DIRECTIONS FOR THIS TASK
Quote each record exactly, please, leaving none out.

MATERIAL SHOWN
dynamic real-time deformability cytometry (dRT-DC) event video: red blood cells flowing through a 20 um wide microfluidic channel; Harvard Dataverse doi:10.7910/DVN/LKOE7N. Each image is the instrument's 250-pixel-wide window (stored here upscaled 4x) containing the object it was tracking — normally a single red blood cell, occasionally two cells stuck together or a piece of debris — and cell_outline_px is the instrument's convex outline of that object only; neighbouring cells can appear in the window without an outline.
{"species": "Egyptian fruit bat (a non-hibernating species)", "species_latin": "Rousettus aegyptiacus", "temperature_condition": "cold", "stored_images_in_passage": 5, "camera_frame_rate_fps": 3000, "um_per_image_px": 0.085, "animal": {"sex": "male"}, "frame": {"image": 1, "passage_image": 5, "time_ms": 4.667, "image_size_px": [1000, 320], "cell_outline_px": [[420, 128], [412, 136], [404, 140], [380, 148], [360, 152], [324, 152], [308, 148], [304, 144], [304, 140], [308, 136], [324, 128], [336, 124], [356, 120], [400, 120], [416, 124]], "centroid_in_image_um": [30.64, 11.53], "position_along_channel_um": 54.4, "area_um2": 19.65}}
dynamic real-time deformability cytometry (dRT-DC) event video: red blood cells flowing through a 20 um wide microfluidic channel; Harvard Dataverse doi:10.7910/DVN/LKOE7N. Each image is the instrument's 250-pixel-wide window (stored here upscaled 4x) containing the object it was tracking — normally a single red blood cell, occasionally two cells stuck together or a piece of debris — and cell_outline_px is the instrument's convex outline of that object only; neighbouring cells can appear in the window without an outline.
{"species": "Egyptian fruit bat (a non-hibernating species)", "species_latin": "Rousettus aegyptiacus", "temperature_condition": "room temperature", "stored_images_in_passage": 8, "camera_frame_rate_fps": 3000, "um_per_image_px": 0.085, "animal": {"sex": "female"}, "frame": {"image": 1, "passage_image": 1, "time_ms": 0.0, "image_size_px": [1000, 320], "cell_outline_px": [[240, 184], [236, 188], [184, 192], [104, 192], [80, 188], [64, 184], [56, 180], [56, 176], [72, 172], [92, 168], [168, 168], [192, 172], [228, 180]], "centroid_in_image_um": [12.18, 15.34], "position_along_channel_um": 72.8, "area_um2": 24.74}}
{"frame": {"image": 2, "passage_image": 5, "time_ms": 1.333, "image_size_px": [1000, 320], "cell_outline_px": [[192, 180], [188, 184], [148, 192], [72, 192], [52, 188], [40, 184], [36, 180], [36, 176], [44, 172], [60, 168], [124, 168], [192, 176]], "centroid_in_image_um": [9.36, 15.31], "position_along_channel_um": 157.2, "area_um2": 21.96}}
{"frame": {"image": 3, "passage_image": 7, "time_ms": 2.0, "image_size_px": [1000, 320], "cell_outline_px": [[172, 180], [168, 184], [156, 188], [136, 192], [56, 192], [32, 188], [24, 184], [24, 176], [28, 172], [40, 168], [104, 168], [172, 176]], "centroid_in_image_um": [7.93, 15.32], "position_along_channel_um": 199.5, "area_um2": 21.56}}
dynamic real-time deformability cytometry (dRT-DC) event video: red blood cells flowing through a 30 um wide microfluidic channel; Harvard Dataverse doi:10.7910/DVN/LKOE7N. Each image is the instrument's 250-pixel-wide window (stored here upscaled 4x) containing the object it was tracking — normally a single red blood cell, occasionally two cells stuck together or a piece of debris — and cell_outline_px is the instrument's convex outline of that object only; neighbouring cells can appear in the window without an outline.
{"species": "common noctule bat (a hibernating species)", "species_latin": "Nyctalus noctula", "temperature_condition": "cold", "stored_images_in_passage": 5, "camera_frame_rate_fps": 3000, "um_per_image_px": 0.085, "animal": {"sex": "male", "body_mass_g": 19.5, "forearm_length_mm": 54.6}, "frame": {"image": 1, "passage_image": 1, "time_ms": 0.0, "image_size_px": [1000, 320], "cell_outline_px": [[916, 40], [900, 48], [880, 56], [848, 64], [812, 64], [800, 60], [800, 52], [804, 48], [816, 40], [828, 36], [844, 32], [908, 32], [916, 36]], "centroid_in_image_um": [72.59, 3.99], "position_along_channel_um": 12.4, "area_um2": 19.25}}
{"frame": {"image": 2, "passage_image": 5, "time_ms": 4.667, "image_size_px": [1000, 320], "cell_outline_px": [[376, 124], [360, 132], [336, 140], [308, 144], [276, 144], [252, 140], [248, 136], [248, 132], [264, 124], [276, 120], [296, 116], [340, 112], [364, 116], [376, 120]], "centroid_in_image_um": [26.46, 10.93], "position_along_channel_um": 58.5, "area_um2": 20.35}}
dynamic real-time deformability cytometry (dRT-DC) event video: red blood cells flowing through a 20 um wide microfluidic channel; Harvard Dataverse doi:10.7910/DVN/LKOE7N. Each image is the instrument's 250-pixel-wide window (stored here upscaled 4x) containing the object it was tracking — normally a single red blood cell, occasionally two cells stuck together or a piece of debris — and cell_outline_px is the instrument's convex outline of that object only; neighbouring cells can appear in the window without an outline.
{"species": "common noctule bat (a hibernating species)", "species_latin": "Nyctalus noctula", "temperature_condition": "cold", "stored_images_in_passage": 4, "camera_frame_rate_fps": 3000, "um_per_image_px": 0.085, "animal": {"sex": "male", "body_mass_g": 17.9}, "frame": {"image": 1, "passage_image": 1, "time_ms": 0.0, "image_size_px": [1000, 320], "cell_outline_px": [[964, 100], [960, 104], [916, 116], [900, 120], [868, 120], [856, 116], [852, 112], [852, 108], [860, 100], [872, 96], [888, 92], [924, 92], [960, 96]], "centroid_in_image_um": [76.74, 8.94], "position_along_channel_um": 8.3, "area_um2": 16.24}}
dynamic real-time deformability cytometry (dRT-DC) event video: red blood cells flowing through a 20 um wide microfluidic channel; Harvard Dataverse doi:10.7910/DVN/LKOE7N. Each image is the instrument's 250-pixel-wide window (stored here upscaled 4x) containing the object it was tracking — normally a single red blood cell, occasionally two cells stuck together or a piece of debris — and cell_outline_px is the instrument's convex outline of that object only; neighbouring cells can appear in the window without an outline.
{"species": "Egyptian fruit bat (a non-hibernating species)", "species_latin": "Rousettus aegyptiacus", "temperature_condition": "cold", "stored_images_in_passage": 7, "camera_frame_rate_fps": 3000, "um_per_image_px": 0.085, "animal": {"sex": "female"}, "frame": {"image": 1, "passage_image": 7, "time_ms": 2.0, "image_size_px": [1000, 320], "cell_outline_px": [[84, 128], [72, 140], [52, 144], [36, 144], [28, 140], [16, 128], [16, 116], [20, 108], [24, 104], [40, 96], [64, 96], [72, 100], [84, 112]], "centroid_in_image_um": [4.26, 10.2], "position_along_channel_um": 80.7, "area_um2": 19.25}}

RESULT BELOW
dynamic real-time deformability cytometry (dRT-DC) event video: red blood cells flowing through a 20 um wide microfluidic channel; Harvard Dataverse doi:10.7910/DVN/LKOE7N. Each image is the instrument's 250-pixel-wide window (stored here upscaled 4x) containing the object it was tracking — normally a single red blood cell, occasionally two cells stuck together or a piece of debris — and cell_outline_px is the instrument's convex outline of that object only; neighbouring cells can appear in the window without an outline.
{"species": "Egyptian fruit bat (a non-hibernating species)", "species_latin": "Rousettus aegyptiacus", "temperature_condition": "cold", "stored_images_in_passage": 5, "camera_frame_rate_fps": 3000, "um_per_image_px": 0.085, "animal": {"sex": "male"}, "frame": {"image": 1, "passage_image": 5, "time_ms": 4.667, "image_size_px": [1000, 320], "cell_outline_px": [[420, 128], [412, 136], [404, 140], [380, 148], [360, 152], [324, 152], [308, 148], [304, 144], [304, 140], [308, 136], [324, 128], [336, 124], [356, 120], [400, 120], [416, 124]], "centroid_in_image_um": [30.64, 11.53], "position_along_channel_um": 54.4, "area_um2": 19.65}}
dynamic real-time deformability cytometry (dRT-DC) event video: red blood cells flowing through a 20 um wide microfluidic channel; Harvard Dataverse doi:10.7910/DVN/LKOE7N. Each image is the instrument's 250-pixel-wide window (stored here upscaled 4x) containing the object it was tracking — normally a single red blood cell, occasionally two cells stuck together or a piece of debris — and cell_outline_px is the instrument's convex outline of that object only; neighbouring cells can appear in the window without an outline.
{"species": "Egyptian fruit bat (a non-hibernating species)", "species_latin": "Rousettus aegyptiacus", "temperature_condition": "room temperature", "stored_images_in_passage": 8, "camera_frame_rate_fps": 3000, "um_per_image_px": 0.085, "animal": {"sex": "female"}, "frame": {"image": 1, "passage_image": 1, "time_ms": 0.0, "image_size_px": [1000, 320], "cell_outline_px": [[240, 184], [236, 188], [184, 192], [104, 192], [80, 188], [64, 184], [56, 180], [56, 176], [72, 172], [92, 168], [168, 168], [192, 172], [228, 180]], "centroid_in_image_um": [12.18, 15.34], "position_along_channel_um": 72.8, "area_um2": 24.74}}
{"frame": {"image": 2, "passage_image": 5, "time_ms": 1.333, "image_size_px": [1000, 320], "cell_outline_px": [[192, 180], [188, 184], [148, 192], [72, 192], [52, 188], [40, 184], [36, 180], [36, 176], [44, 172], [60, 168], [124, 168], [192, 176]], "centroid_in_image_um": [9.36, 15.31], "position_along_channel_um": 157.2, "area_um2": 21.96}}
{"frame": {"image": 3, "passage_image": 7, "time_ms": 2.0, "image_size_px": [1000, 320], "cell_outline_px": [[172, 180], [168, 184], [156, 188], [136, 192], [56, 192], [32, 188], [24, 184], [24, 176], [28, 172], [40, 168], [104, 168], [172, 176]], "centroid_in_image_um": [7.93, 15.32], "position_along_channel_um": 199.5, "area_um2": 21.56}}
dynamic real-time deformability cytometry (dRT-DC) event video: red blood cells flowing through a 30 um wide microfluidic channel; Harvard Dataverse doi:10.7910/DVN/LKOE7N. Each image is the instrument's 250-pixel-wide window (stored here upscaled 4x) containing the object it was tracking — normally a single red blood cell, occasionally two cells stuck together or a piece of debris — and cell_outline_px is the instrument's convex outline of that object only; neighbouring cells can appear in the window without an outline.
{"species": "common noctule bat (a hibernating species)", "species_latin": "Nyctalus noctula", "temperature_condition": "cold", "stored_images_in_passage": 5, "camera_frame_rate_fps": 3000, "um_per_image_px": 0.085, "animal": {"sex": "male", "body_mass_g": 19.5, "forearm_length_mm": 54.6}, "frame": {"image": 1, "passage_image": 1, "time_ms": 0.0, "image_size_px": [1000, 320], "cell_outline_px": [[916, 40], [900, 48], [880, 56], [848, 64], [812, 64], [800, 60], [800, 52], [804, 48], [816, 40], [828, 36], [844, 32], [908, 32], [916, 36]], "centroid_in_image_um": [72.59, 3.99], "position_along_channel_um": 12.4, "area_um2": 19.25}}
{"frame": {"image": 2, "passage_image": 5, "time_ms": 4.667, "image_size_px": [1000, 320], "cell_outline_px": [[376, 124], [360, 132], [336, 140], [308, 144], [276, 144], [252, 140], [248, 136], [248, 132], [264, 124], [276, 120], [296, 116], [340, 112], [364, 116], [376, 120]], "centroid_in_image_um": [26.46, 10.93], "position_along_channel_um": 58.5, "area_um2": 20.35}}
dynamic real-time deformability cytometry (dRT-DC) event video: red blood cells flowing through a 20 um wide microfluidic channel; Harvard Dataverse doi:10.7910/DVN/LKOE7N. Each image is the instrument's 250-pixel-wide window (stored here upscaled 4x) containing the object it was tracking — normally a single red blood cell, occasionally two cells stuck together or a piece of debris — and cell_outline_px is the instrument's convex outline of that object only; neighbouring cells can appear in the window without an outline.
{"species": "common noctule bat (a hibernating species)", "species_latin": "Nyctalus noctula", "temperature_condition": "cold", "stored_images_in_passage": 4, "camera_frame_rate_fps": 3000, "um_per_image_px": 0.085, "animal": {"sex": "male", "body_mass_g": 17.9}, "frame": {"image": 1, "passage_image": 1, "time_ms": 0.0, "image_size_px": [1000, 320], "cell_outline_px": [[964, 100], [960, 104], [916, 116], [900, 120], [868, 120], [856, 116], [852, 112], [852, 108], [860, 100], [872, 96], [888, 92], [924, 92], [960, 96]], "centroid_in_image_um": [76.74, 8.94], "position_along_channel_um": 8.3, "area_um2": 16.24}}
dynamic real-time deformability cytometry (dRT-DC) event video: red blood cells flowing through a 20 um wide microfluidic channel; Harvard Dataverse doi:10.7910/DVN/LKOE7N. Each image is the instrument's 250-pixel-wide window (stored here upscaled 4x) containing the object it was tracking — normally a single red blood cell, occasionally two cells stuck together or a piece of debris — and cell_outline_px is the instrument's convex outline of that object only; neighbouring cells can appear in the window without an outline.
{"species": "Egyptian fruit bat (a non-hibernating species)", "species_latin": "Rousettus aegyptiacus", "temperature_condition": "cold", "stored_images_in_passage": 7, "camera_frame_rate_fps": 3000, "um_per_image_px": 0.085, "animal": {"sex": "female"}, "frame": {"image": 1, "passage_image": 7, "time_ms": 2.0, "image_size_px": [1000, 320], "cell_outline_px": [[84, 128], [72, 140], [52, 144], [36, 144], [28, 140], [16, 128], [16, 116], [20, 108], [24, 104], [40, 96], [64, 96], [72, 100], [84, 112]], "centroid_in_image_um": [4.26, 10.2], "position_along_channel_um": 80.7, "area_um2": 19.25}}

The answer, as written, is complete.